| Instructions to follow |
Please repeat the lines below, exactly and only, from the one that holds "In 2016 a group" through the one that holds "SDOH can be".

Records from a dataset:
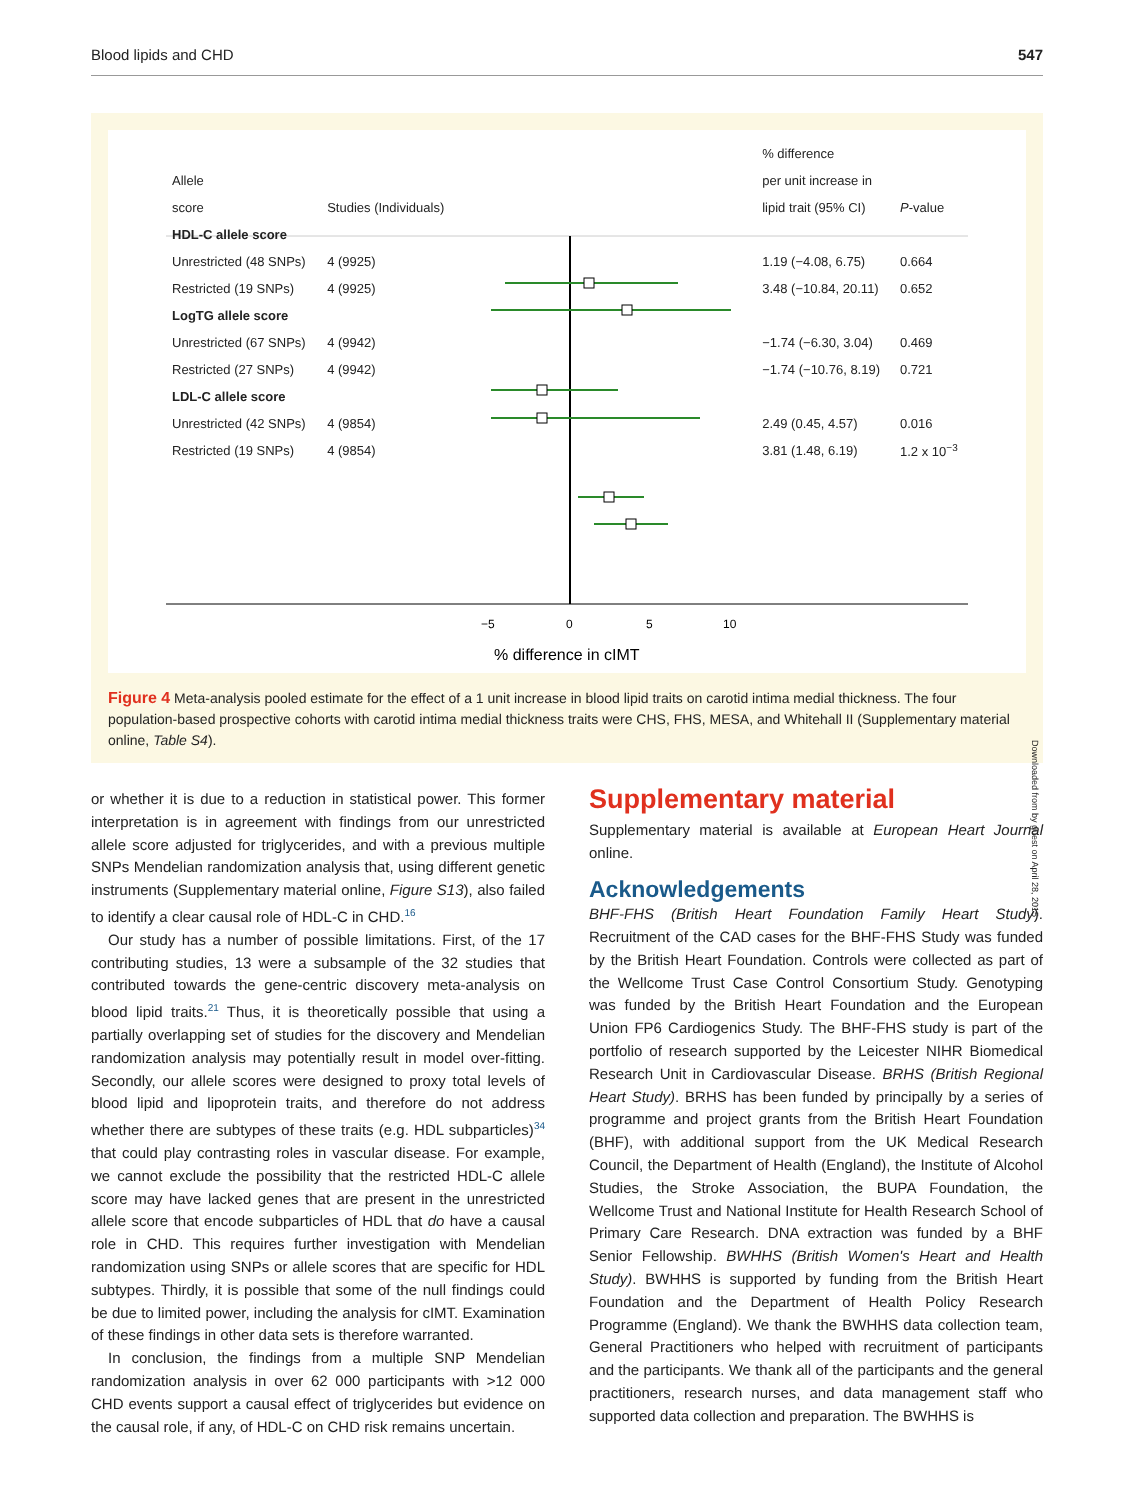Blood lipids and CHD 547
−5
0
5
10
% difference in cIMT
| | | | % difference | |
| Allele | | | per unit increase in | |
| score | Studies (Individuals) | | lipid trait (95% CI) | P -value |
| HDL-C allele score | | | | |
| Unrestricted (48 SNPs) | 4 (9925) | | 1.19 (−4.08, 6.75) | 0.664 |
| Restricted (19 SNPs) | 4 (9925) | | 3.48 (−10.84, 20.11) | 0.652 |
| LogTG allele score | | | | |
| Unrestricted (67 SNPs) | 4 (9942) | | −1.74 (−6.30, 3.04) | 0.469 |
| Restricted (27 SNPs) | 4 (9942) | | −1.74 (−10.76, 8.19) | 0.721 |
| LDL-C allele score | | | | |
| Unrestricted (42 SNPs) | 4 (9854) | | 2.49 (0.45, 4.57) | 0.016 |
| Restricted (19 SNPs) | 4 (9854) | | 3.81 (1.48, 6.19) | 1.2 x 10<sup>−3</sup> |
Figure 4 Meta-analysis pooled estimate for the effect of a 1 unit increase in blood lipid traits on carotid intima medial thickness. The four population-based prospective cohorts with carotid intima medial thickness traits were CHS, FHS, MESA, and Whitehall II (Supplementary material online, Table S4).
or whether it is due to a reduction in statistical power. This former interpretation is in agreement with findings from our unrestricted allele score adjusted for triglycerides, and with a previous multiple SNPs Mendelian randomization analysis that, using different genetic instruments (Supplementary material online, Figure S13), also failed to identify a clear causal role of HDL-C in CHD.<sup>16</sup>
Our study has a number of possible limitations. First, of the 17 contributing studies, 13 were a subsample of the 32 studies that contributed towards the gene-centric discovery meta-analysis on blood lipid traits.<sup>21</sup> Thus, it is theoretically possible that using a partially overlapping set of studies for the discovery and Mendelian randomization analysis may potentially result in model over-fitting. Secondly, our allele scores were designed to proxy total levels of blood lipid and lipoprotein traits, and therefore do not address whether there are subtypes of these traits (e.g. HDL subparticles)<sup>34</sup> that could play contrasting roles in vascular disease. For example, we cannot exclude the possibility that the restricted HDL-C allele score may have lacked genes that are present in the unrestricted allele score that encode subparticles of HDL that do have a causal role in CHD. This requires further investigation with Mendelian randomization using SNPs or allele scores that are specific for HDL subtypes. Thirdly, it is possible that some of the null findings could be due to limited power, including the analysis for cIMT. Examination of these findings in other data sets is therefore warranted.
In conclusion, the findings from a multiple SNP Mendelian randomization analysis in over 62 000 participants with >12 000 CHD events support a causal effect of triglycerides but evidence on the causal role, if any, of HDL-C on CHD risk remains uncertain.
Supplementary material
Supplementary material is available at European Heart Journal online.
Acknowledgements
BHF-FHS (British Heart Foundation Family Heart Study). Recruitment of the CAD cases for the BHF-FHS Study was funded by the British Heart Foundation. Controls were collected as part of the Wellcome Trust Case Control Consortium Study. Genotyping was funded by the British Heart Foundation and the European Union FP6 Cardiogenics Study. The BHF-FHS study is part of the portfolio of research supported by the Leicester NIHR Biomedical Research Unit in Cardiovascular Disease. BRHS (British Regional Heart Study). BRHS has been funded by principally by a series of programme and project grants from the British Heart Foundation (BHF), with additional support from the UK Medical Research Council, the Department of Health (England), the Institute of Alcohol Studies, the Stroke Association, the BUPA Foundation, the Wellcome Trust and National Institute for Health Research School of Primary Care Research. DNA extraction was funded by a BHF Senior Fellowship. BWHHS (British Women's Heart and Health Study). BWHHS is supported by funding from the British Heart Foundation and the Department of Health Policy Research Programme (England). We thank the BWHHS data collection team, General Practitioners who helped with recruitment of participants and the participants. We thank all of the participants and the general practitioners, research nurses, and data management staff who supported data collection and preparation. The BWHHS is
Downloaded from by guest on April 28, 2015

==

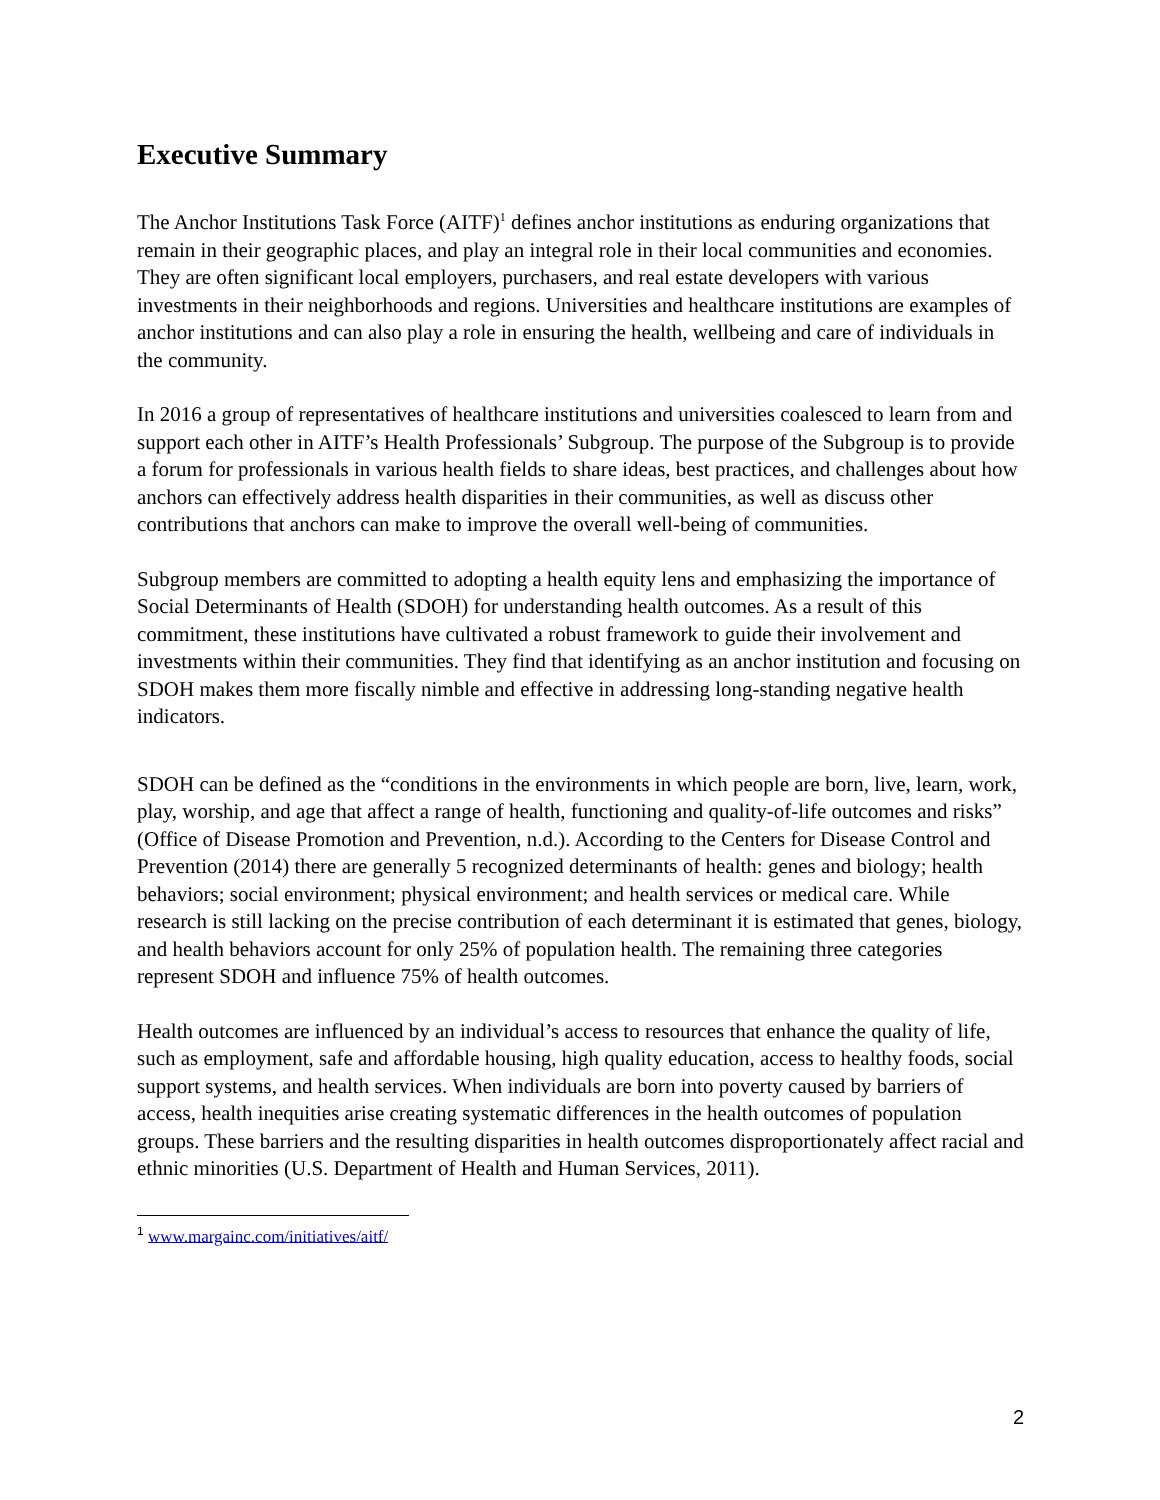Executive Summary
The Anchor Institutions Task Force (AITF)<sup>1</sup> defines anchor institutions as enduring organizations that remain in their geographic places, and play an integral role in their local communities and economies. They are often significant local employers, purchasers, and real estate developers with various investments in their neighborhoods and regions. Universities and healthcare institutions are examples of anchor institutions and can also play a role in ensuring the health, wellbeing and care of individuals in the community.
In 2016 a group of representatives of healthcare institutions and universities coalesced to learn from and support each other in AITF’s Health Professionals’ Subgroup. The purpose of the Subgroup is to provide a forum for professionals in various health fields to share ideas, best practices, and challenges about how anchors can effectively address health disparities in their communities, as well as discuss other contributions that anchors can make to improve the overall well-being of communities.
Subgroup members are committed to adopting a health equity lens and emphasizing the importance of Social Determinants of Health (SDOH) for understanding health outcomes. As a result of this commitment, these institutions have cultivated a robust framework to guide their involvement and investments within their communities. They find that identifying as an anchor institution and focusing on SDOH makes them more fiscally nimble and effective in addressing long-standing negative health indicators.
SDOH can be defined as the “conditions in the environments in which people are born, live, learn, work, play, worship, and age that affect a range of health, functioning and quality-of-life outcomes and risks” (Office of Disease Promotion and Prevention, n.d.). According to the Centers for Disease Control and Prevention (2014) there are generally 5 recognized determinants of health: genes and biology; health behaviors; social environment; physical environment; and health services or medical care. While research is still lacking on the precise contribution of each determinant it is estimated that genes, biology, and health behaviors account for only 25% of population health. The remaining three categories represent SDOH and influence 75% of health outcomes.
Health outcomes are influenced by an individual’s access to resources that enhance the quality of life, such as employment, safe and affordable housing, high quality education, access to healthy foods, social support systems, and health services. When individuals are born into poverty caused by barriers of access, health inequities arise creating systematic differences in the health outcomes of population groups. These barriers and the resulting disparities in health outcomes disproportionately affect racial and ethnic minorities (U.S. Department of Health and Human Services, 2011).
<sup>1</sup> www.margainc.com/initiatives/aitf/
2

| The answer |
In 2016 a group of representatives of healthcare institutions and universities coalesced to learn from and support each other in AITF’s Health Professionals’ Subgroup. The purpose of the Subgroup is to provide a forum for professionals in various health fields to share ideas, best practices, and challenges about how anchors can effectively address health disparities in their communities, as well as discuss other contributions that anchors can make to improve the overall well-being of communities.
Subgroup members are committed to adopting a health equity lens and emphasizing the importance of Social Determinants of Health (SDOH) for understanding health outcomes. As a result of this commitment, these institutions have cultivated a robust framework to guide their involvement and investments within their communities. They find that identifying as an anchor institution and focusing on SDOH makes them more fiscally nimble and effective in addressing long-standing negative health indicators.
SDOH can be defined as the “conditions in the environments in which people are born, live, learn, work, play, worship, and age that affect a range of health, functioning and quality-of-life outcomes and risks” (Office of Disease Promotion and Prevention, n.d.). According to the Centers for Disease Control and Prevention (2014) there are generally 5 recognized determinants of health: genes and biology; health behaviors; social environment; physical environment; and health services or medical care. While research is still lacking on the precise contribution of each determinant it is estimated that genes, biology, and health behaviors account for only 25% of population health. The remaining three categories represent SDOH and influence 75% of health outcomes.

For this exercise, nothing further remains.